━━━━━ RECORDS
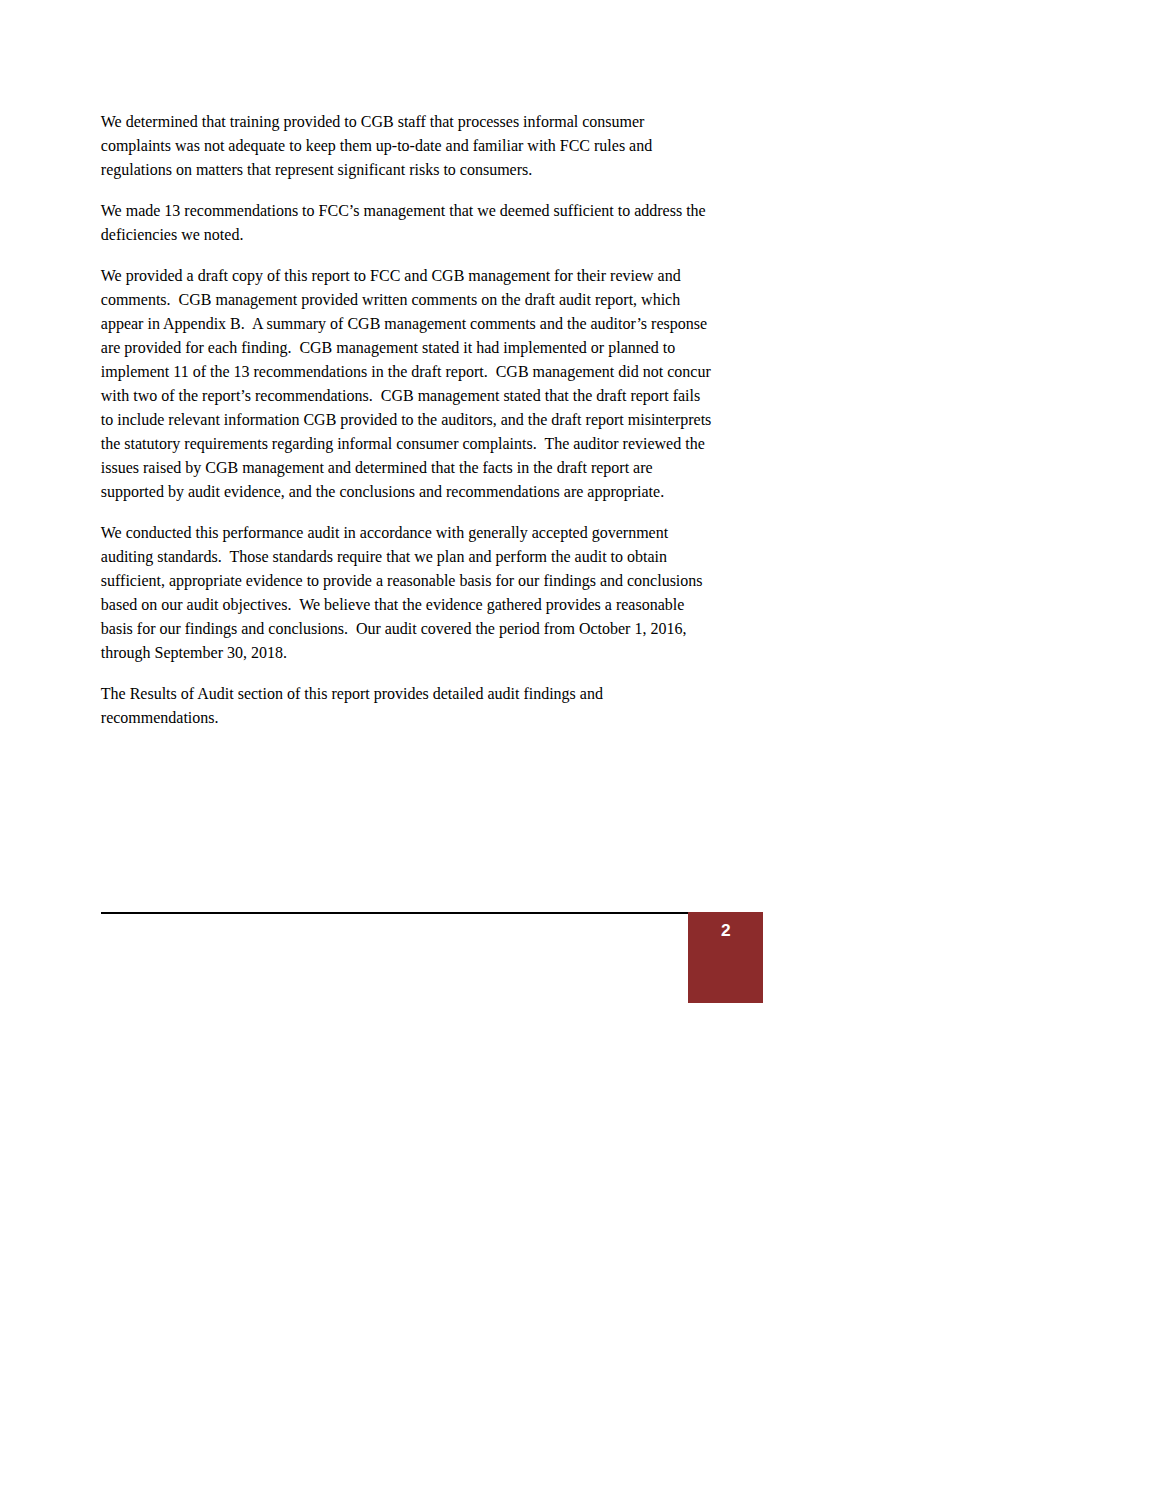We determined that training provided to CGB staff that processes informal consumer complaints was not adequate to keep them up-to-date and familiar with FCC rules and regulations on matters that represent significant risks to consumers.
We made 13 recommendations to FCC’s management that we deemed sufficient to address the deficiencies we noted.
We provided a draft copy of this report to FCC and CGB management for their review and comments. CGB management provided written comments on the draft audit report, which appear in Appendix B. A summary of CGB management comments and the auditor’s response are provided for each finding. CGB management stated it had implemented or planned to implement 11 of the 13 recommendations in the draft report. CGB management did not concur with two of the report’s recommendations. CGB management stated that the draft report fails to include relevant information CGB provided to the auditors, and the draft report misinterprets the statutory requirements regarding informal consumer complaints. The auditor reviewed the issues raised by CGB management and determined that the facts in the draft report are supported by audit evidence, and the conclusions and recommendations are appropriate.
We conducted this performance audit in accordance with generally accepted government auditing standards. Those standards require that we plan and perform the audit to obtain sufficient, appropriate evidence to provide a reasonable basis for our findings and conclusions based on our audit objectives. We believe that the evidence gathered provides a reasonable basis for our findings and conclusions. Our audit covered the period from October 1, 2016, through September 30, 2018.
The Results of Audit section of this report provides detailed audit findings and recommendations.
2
━━━━━━━━━━
━━━━━ RECORDS
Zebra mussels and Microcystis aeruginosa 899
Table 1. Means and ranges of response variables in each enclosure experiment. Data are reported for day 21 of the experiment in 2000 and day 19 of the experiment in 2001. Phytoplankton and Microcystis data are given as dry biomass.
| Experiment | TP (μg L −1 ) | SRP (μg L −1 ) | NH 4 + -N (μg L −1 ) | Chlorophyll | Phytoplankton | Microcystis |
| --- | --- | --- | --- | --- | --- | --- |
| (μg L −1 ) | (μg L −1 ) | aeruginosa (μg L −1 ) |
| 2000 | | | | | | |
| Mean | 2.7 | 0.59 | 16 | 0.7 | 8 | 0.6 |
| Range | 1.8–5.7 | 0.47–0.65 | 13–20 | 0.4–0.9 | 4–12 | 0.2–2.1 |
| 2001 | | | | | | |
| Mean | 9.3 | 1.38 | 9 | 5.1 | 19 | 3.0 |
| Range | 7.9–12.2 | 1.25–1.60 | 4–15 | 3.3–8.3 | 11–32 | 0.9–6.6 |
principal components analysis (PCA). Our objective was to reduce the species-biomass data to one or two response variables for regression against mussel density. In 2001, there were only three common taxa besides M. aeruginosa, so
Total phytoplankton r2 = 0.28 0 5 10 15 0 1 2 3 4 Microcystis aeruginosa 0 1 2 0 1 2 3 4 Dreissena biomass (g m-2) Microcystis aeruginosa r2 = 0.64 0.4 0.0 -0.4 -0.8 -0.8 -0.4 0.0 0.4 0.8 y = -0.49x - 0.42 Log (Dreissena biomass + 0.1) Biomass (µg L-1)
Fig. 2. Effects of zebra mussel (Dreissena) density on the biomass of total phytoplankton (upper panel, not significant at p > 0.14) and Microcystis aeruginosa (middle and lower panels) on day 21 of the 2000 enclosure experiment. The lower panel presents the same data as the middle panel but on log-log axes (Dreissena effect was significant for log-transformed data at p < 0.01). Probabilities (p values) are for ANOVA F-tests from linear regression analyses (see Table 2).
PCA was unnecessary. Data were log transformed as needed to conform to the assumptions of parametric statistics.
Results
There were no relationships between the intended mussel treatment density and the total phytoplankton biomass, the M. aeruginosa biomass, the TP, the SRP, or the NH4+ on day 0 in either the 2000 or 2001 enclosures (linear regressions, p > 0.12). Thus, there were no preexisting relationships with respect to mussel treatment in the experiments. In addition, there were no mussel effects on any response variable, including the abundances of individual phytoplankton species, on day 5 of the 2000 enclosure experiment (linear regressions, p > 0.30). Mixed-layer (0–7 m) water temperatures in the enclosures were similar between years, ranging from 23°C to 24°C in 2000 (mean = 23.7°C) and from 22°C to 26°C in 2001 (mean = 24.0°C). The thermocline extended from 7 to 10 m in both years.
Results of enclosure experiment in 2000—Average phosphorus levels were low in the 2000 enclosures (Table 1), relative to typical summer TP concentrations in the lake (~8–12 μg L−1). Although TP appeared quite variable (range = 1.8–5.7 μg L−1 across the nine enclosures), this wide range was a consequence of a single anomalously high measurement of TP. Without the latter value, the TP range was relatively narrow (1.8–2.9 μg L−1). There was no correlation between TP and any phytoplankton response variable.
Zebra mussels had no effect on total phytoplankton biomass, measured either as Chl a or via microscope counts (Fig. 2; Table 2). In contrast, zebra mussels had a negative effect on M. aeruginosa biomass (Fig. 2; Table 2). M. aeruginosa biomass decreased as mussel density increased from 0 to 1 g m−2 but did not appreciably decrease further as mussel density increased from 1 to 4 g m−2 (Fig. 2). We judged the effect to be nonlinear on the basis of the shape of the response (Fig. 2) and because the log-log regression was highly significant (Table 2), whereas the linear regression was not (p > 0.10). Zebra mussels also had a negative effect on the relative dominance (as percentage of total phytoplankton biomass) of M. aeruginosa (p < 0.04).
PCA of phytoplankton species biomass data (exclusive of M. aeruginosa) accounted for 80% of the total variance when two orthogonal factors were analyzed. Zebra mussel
━━━━━━━━━━
Each line above with the word "sufficient" needs to be copied.

We made 13 recommendations to FCC’s management that we deemed sufficient to address the deficiencies we noted.
We conducted this performance audit in accordance with generally accepted government auditing standards. Those standards require that we plan and perform the audit to obtain sufficient, appropriate evidence to provide a reasonable basis for our findings and conclusions based on our audit objectives. We believe that the evidence gathered provides a reasonable basis for our findings and conclusions. Our audit covered the period from October 1, 2016, through September 30, 2018.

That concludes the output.